Live Gem Involving Herbie Hancock, Jaco Pastorius, Bennie Maupin and James Levi
Herbie borrows a bass player, deep music ensues....
Someday when we all have more time, it’d be nice to do a Thank You campaign to acknowledge the many radio-station audio engineers who worked long hours under less-than-ideal conditions to record live concerts back in the day when these were in the radio-programming mix. The audio history of music is richer because of these mostly unknown people.
One of them gets a shoutout in the opening of this set, recorded live at Chicago’s Ivanhoe Theater on February 16, 1977. His name is Ken Rasic (spelling is a guess), who worked for WXRT-FM on a regular feature called the “UnConcert.” As the unidentified host explains, Rasic brought a bunch of microphones and TDK tape to the Ivanhoe for a Herbie Hancock concert.
Except it wasn’t a typical night. Hancock explains the situation after a throttling, long-distance romp through “Chameleon:” “We borrowed a bass player from another band,” he tells the crowd. “That band is Weather Report and that bassist is Jaco Pastorius.”
This is 1977, so a few years after Headhunters was a megahit. It was a busy performance year for Hancock; a few months after this, he recorded a terrific live trio date in Japan with Ron Carter and Tony Williams. As for Pastorius, when he teamed up with Hancock that night, Weather Report had finished and was about to put out Heavy Weather. That’s the one with the megahit “Birdland” and some of Pastorius’ most gorgeous work as a performer and composer.

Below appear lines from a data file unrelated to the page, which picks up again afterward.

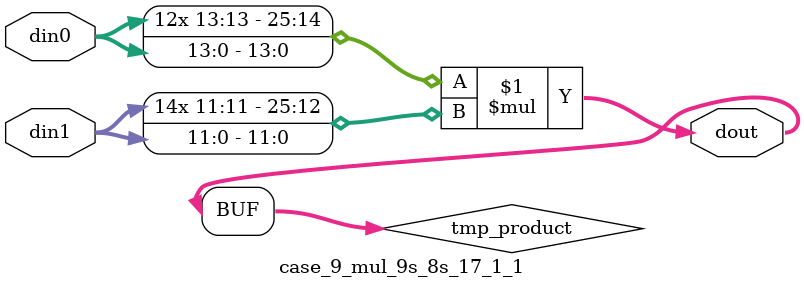
<source format=v>

`timescale 1 ns / 1 ps

 module case_9_mul_9s_8s_17_1_1(din0, din1, dout);
parameter ID = 1;
parameter NUM_STAGE = 0;
parameter din0_WIDTH = 14;
parameter din1_WIDTH = 12;
parameter dout_WIDTH = 26;

input [din0_WIDTH - 1 : 0] din0; 
input [din1_WIDTH - 1 : 0] din1; 
output [dout_WIDTH - 1 : 0] dout;

wire signed [dout_WIDTH - 1 : 0] tmp_product;



























assign tmp_product = $signed(din0) * $signed(din1);








assign dout = tmp_product;





















endmodule

</source>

The circumstances make for fascinating listening. Pastorius was in the middle of a torrid ascent — his self-titled debut came out the year before, and critics were already talking about his galvanic impact on Weather Report.

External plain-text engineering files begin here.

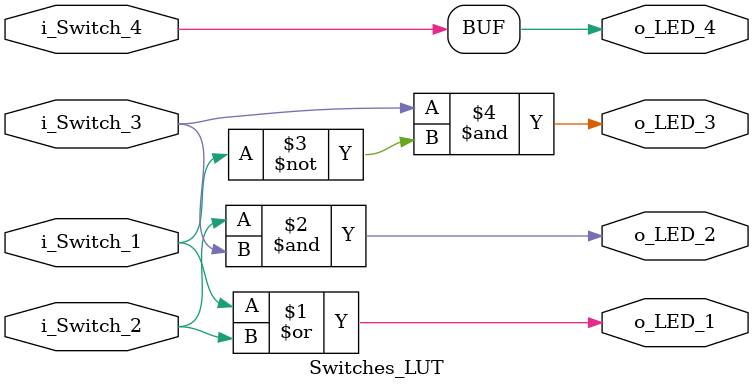
<source format=v>
module Switches_LUT (
    input  i_Switch_1, i_Switch_2, i_Switch_3, i_Switch_4,
    output o_LED_1,   o_LED_2,   o_LED_3,   o_LED_4
);
    assign o_LED_1 = i_Switch_1 | i_Switch_2;
    assign o_LED_2 = i_Switch_2 & i_Switch_3;
    assign o_LED_3 = i_Switch_3 & ~i_Switch_1;
    assign o_LED_4 = i_Switch_4;
endmodule
</source>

Here, though, he’s primarily a bass player, expected to hold things down as Hancock, reed virtuoso Bennie Maupin and drummer James Levi engage in a profoundly conversational strain of jazz/funk/rock fusion. All of Pastorius’ tricks are on display, from the thundering root-note drones to the wicked double-time ascending/descending basslines to brief double-stop chords that function like horn backgrounds. Here’s another track from the performance that’s not on the above link:
Also here: Plenty of instances where Pastorius appears to know the book. He plays melodies, and joins in the whole-band phrases that punctuate the forms; he sounds happy to be in the support role as solos get underway, following the flow of the discourse rather than behaving as a soloist. (As he sometimes did later.)
This performance has been available for awhile — it’s been sold as a bootleg and grey-market item. The recording is crisp give or take a few jarring blips. Thanks Mr. Rasic for being on the scene and having the recorder running on a night in the winter of 1977 that winds up adding, in ways large and small, to the legacies of two titans.
Thanks for sharing this, I’ve queued it up on YouTube to give it a listen in its entirety tomorrow!